▸ **Information provided**

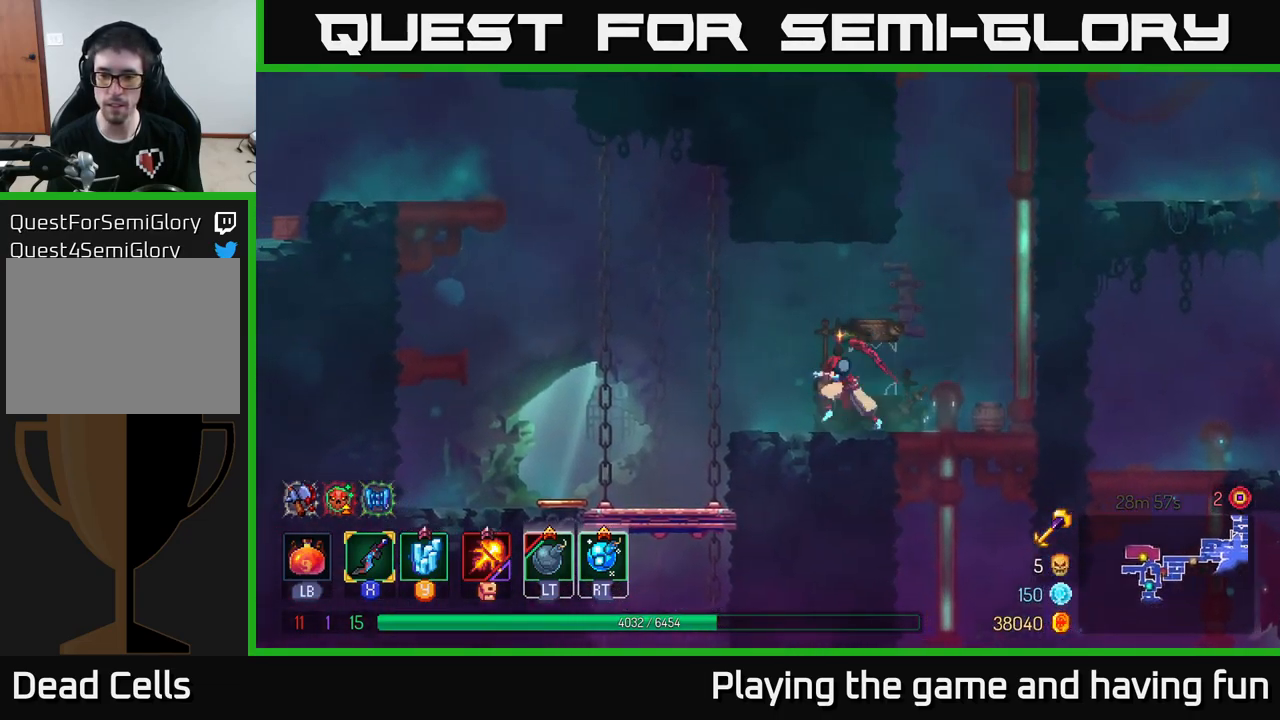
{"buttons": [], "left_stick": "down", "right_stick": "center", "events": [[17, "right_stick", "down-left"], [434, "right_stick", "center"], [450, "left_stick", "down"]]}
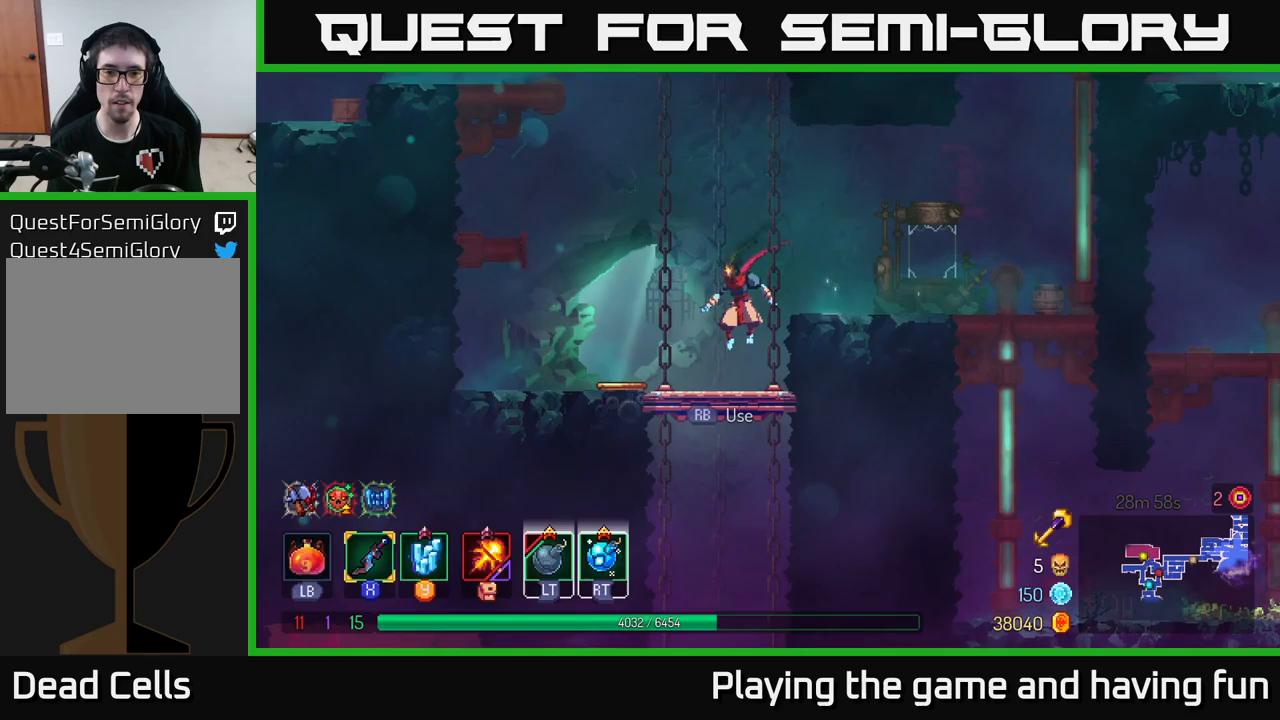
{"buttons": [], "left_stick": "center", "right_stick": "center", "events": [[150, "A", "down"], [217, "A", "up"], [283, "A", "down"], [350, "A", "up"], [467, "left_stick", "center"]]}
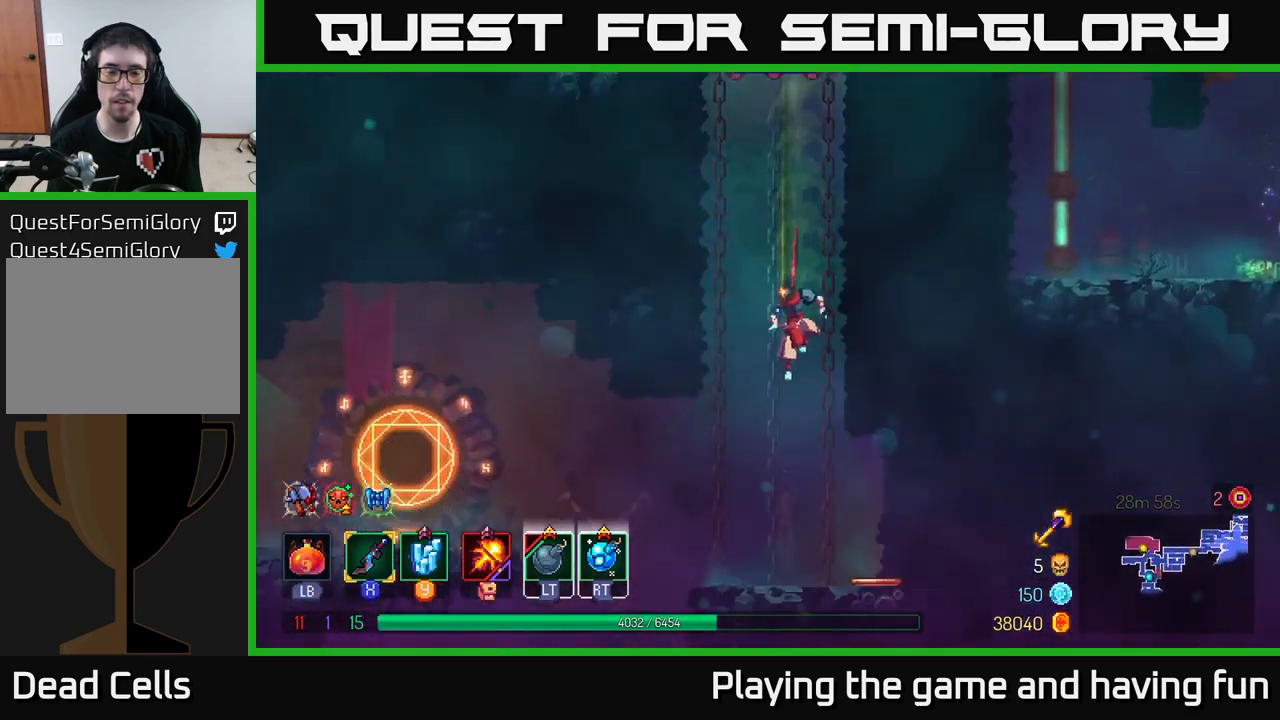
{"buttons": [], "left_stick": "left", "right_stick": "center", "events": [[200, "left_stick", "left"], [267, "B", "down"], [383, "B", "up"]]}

▸ **Exercise requirements**
When you transcribe the lines above, keep every word exact but leave the pictures behind.

▸ **Answer box**
{"buttons": [], "left_stick": "down", "right_stick": "center", "events": [[17, "right_stick", "down-left"], [434, "right_stick", "center"], [450, "left_stick", "down"]]}
{"buttons": [], "left_stick": "center", "right_stick": "center", "events": [[150, "A", "down"], [217, "A", "up"], [283, "A", "down"], [350, "A", "up"], [467, "left_stick", "center"]]}
{"buttons": [], "left_stick": "left", "right_stick": "center", "events": [[200, "left_stick", "left"], [267, "B", "down"], [383, "B", "up"]]}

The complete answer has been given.